In the records below, find every line that contains "safe" and list it.
__________________________________________________
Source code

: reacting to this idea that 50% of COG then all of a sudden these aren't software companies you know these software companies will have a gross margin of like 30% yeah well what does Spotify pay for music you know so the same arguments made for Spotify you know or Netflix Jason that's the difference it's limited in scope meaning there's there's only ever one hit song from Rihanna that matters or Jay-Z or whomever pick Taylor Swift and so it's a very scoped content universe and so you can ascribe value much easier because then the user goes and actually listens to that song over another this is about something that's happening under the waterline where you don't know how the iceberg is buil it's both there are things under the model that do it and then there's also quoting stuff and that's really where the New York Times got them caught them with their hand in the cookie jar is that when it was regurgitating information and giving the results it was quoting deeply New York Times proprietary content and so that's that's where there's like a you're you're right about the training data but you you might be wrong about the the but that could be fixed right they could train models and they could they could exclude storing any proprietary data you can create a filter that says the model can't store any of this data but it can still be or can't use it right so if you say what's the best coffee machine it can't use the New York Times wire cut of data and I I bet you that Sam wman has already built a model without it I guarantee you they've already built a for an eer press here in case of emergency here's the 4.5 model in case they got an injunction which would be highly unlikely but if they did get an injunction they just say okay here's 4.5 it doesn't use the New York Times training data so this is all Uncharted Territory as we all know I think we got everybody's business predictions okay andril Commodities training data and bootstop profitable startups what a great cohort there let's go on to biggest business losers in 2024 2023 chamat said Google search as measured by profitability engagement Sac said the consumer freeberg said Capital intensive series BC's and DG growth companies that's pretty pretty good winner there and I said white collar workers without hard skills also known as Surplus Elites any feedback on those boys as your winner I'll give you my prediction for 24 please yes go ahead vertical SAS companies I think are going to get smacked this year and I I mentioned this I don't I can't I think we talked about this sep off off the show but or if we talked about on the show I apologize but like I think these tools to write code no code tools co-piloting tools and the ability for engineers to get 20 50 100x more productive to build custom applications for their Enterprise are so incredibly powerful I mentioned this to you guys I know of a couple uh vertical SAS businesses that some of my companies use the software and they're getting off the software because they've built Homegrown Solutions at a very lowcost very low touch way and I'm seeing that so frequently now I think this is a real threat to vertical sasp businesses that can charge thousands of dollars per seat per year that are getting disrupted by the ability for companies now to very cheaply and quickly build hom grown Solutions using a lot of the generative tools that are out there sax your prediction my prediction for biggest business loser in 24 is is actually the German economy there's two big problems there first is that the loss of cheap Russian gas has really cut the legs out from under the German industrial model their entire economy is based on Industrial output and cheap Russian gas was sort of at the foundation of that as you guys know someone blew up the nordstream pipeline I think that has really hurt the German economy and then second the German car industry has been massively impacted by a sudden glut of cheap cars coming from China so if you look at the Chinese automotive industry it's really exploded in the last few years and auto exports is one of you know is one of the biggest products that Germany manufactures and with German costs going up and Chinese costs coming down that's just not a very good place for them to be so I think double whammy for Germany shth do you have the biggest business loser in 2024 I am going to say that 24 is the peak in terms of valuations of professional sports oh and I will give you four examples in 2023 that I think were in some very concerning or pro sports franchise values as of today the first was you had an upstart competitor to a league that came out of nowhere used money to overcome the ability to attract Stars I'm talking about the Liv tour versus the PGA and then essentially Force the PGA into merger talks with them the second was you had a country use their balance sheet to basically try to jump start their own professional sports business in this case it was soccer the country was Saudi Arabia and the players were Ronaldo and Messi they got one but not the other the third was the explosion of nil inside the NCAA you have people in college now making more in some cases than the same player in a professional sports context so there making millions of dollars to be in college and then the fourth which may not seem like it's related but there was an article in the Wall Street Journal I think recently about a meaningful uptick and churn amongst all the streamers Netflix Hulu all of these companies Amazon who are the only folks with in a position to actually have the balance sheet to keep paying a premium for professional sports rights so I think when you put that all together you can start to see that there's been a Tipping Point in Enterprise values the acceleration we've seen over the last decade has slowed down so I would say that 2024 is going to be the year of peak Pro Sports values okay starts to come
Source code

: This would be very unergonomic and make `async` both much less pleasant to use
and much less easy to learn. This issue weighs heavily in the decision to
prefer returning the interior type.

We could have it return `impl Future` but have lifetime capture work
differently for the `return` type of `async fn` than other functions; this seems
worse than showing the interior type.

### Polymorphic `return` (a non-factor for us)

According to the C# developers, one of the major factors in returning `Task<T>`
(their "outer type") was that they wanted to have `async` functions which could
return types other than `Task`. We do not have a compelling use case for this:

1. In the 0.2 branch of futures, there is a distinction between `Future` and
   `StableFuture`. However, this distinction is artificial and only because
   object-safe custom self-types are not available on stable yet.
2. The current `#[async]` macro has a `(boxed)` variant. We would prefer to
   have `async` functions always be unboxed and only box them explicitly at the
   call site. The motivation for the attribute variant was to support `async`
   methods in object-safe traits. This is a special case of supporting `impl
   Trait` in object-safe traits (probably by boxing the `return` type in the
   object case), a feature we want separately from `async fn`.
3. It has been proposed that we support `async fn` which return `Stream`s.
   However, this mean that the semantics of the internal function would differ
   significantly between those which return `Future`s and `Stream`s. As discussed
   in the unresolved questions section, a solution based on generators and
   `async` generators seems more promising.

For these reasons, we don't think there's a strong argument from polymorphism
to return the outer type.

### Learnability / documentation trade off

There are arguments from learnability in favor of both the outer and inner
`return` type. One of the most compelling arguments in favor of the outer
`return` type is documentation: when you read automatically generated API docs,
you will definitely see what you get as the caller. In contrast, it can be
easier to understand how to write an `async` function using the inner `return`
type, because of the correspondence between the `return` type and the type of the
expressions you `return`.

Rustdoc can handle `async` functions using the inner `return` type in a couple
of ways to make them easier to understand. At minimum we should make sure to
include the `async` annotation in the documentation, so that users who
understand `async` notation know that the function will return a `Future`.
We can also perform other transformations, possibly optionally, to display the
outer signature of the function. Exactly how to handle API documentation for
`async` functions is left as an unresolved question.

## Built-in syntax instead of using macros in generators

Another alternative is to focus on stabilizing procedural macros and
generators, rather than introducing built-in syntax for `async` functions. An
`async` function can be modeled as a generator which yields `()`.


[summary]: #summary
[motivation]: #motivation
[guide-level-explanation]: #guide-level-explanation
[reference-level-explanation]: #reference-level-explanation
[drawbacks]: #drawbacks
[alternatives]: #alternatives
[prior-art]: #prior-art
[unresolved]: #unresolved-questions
__________________________________________________
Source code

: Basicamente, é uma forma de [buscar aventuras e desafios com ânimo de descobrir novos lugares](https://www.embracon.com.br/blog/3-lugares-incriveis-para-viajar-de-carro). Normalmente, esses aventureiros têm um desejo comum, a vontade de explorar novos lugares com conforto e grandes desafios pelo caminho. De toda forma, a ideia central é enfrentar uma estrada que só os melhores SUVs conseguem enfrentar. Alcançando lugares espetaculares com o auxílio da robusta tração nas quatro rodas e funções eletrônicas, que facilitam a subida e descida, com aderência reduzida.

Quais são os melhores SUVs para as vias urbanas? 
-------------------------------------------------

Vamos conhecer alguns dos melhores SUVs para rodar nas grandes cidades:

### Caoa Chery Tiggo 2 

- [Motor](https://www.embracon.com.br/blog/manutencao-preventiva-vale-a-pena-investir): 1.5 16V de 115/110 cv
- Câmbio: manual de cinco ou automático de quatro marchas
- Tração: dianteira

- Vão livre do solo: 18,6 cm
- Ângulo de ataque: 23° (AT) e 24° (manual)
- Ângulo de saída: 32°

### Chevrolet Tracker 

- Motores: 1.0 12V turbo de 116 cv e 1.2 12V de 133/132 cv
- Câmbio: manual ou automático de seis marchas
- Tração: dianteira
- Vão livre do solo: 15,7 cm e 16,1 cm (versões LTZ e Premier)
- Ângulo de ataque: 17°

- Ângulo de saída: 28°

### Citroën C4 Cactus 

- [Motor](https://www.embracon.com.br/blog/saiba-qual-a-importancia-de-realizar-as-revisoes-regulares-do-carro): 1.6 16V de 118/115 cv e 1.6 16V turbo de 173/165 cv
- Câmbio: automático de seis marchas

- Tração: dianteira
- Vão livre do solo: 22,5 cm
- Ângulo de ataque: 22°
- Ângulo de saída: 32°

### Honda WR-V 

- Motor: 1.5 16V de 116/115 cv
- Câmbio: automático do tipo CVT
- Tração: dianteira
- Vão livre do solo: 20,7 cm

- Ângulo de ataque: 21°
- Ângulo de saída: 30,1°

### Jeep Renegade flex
__________________________________________________
▶ _Final answer_:
   object-safe custom self-types are not available on stable yet.
   methods in object-safe traits. This is a special case of supporting `impl
   Trait` in object-safe traits (probably by boxing the `return` type in the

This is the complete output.